EXERCISE TASKS:
• a. Copy word for word the section of the passage about the Meahers' houses starting with "Timothy Meaher’s grandson" and going on through "founder’s houses survive.".
• b. Write the next part of the passage about the Meahers' houses, picking up after its final sentence.

Just like that, the boom times went away. Factories closed and rather than pay taxes for sewer connections the Meahers destroyed houses after evicting tenants. In 1967, Augustine Meaher explained his position: renters couldn’t afford water bills on top of $4 monthly rent.
“Besides, people have lived perfectly healthily and happy for years without running water and sewers … He don’t need garbage service … He don’t need a bathtub … Wouldn’t know how to use it.”
Timothy Meaher’s grandson also said his company might keep a few houses for the old “darkies who work for us” but with pensions from the government, “you can’t get them to work as hard any more.”
Construction of an even bigger bridge, which destroyed the last of the original houses, presaged wholesale abandonment. With the population down to 3,000, crime, crack and despair pervaded. Now only the cemetery and the chimney of one of the founder’s houses survive.

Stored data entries
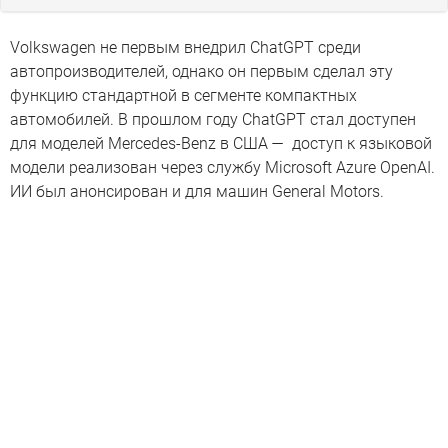
Volkswagen не первым внедрил ChatGPT среди
автопроизводителей, однако он первым сделал эту
функцию стандартной в сегменте компактных
автомобилей. В прошлом году ChatGPT стал доступен
для моделей Mercedes-Benz в США — доступ к языковой
модели реализован через службу Microsoft Azure OpenAI.
ИИ был анонсирован и для машин General Motors.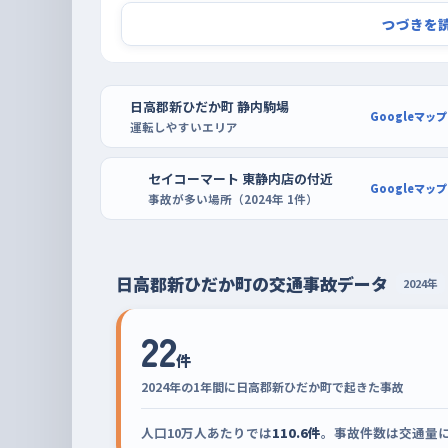
お昼過ぎを避けて、朝の早い時間に出るのが
つづきを
車の動きがいちばん多くなるのは昼過ぎの時間帯で
くくなる。だから練習は、朝のうちか、夕方の混雑が
日高郡新ひだか町 静内駒場
でいえば週の後半、とくに金曜は街なかの車が増え
Googleマップ
運転しやすいエリア
うな落ち着いた日を選ぶと気持ちに余裕が持てる
報がないので、行きつけの場所を決める前に、実際
セイコーマート 東静内店の付近
Googleマップ
分の目で確かめてほしい。
事故が多い場所（2024年 1件）
日高郡新ひだか町の交通事故データ
2024年
22
件
2024年の1年間に日高郡新ひだか町で起きた事故
人口10万人あたりでは
110.6件
。事故件数は交通量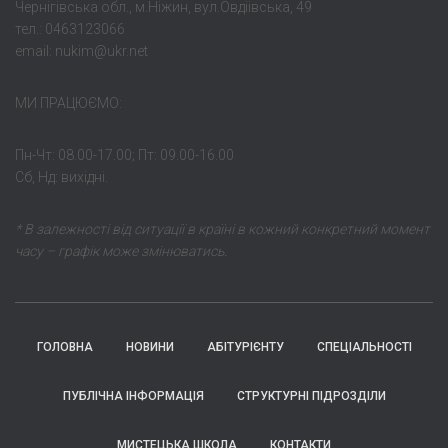
Чернігівська обл., м.Ніжин, вул.Овдіівська, 49
тел.: 0463123066
email: nukim@ukr.net
МИ ПРАЦЮЄМО:
Пн-Чт: 08.00-17.00; Пт: 09.00-16.00
Сб, Нд: вихідні.
* В залежності від ситуації в країні в кожний конкретний момент
часу – графік може змінюватись.
ГОЛОВНА
НОВИНИ
АБІТУРІЄНТУ
СПЕЦІАЛЬНОСТІ
ПУБЛІЧНА ІНФОРМАЦІЯ
СТРУКТУРНІ ПІДРОЗДІЛИ
МИСТЕЦЬКА ШКОЛА
КОНТАКТИ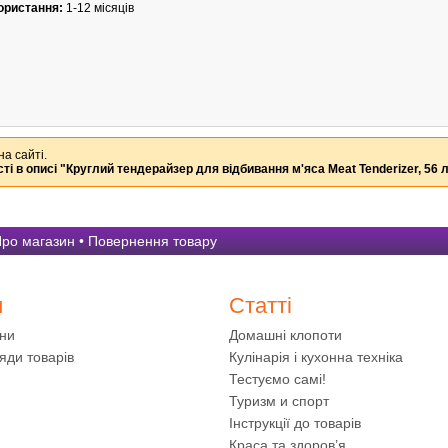
ористання:
1-12 місяців
на сайті.
ті в описі
"Круглий тендерайзер для відбивання м'яса Meat Tenderizer, 56 
ро магазин
•
Повернення товару
и
Статті
ини
Домашні клопоти
яди товарів
Кулінарія і кухонна техніка
Тестуємо самі!
Туризм и спорт
Інструкції до товарів
Краса та здоров’я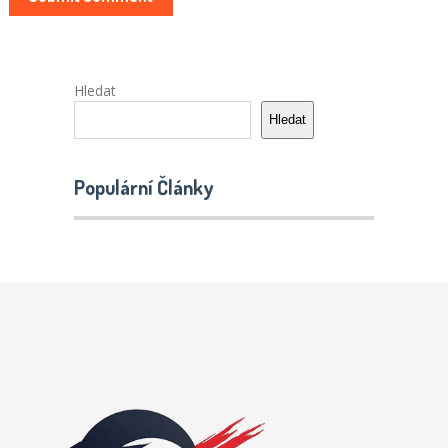
Hledat
Hledat
Populární Články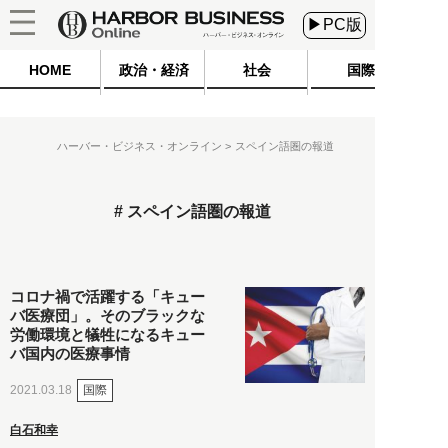
▶PC版
HOME
政治・経済
社会
国際
ハーバー・ビジネス・オンライン
スペイン語圏の報道
スペイン語圏の報道
コロナ禍で活躍する「キュー
バ医療団」。そのブラックな
労働環境と犠牲になるキュー
バ国内の医療事情
国際
2021.03.18
白石和幸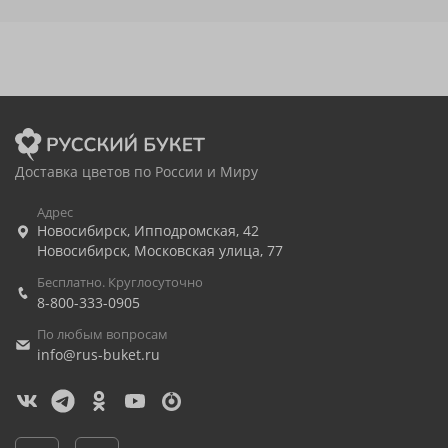
Доставка цветов по России и Миру
Адрес
Новосибирск
,
Ипподромская, 42
Новосибирск
,
Московская улица, 77
Бесплатно. Круглосуточно
8-800-333-0905
По любым вопросам
info@rus-buket.ru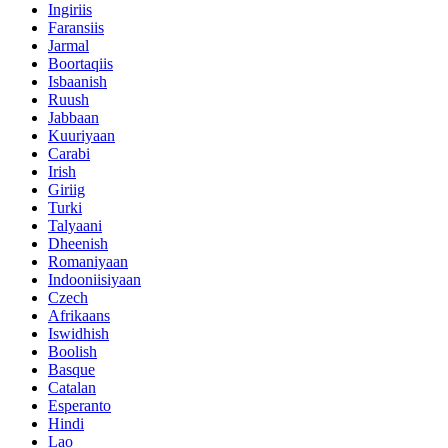
Ingiriis
Faransiis
Jarmal
Boortaqiis
Isbaanish
Ruush
Jabbaan
Kuuriyaan
Carabi
Irish
Giriig
Turki
Talyaani
Dheenish
Romaniyaan
Indooniisiyaan
Czech
Afrikaans
Iswidhish
Boolish
Basque
Catalan
Esperanto
Hindi
Lao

RESPONSE LIST:
• a.
Timothy Meaher’s grandson also said his company might keep a few houses for the old “darkies who work for us” but with pensions from the government, “you can’t get them to work as hard any more.”
Construction of an even bigger bridge, which destroyed the last of the original houses, presaged wholesale abandonment. With the population down to 3,000, crime, crack and despair pervaded. Now only the cemetery and the chimney of one of the founder’s houses survive.

• b.
However, the raising of the Clotilda, three years ago, has sparked an Africatown renaissance. The “discovery” refuted the lies of whites who maintained that the capture and displacement of 110 Africans never happened. Still fabulously rich, the Meahers of Mobile are as yet unrepentant. Or at least they are silent.
Mike Foster is not. As a direct descendant of Meaher’s agent and the captain of the Clotilda, news of the ship’s discovery roused him. Meeting Lorna Gail Woods, Joycelyn Davis, Darron Paterson, Garry Lumbers and two other members of the Clotilda Descendants Association, he offered an apology.
The heirs of Africatown stress that as they want reconciliation, so does Foster. And that they’ll achieve it.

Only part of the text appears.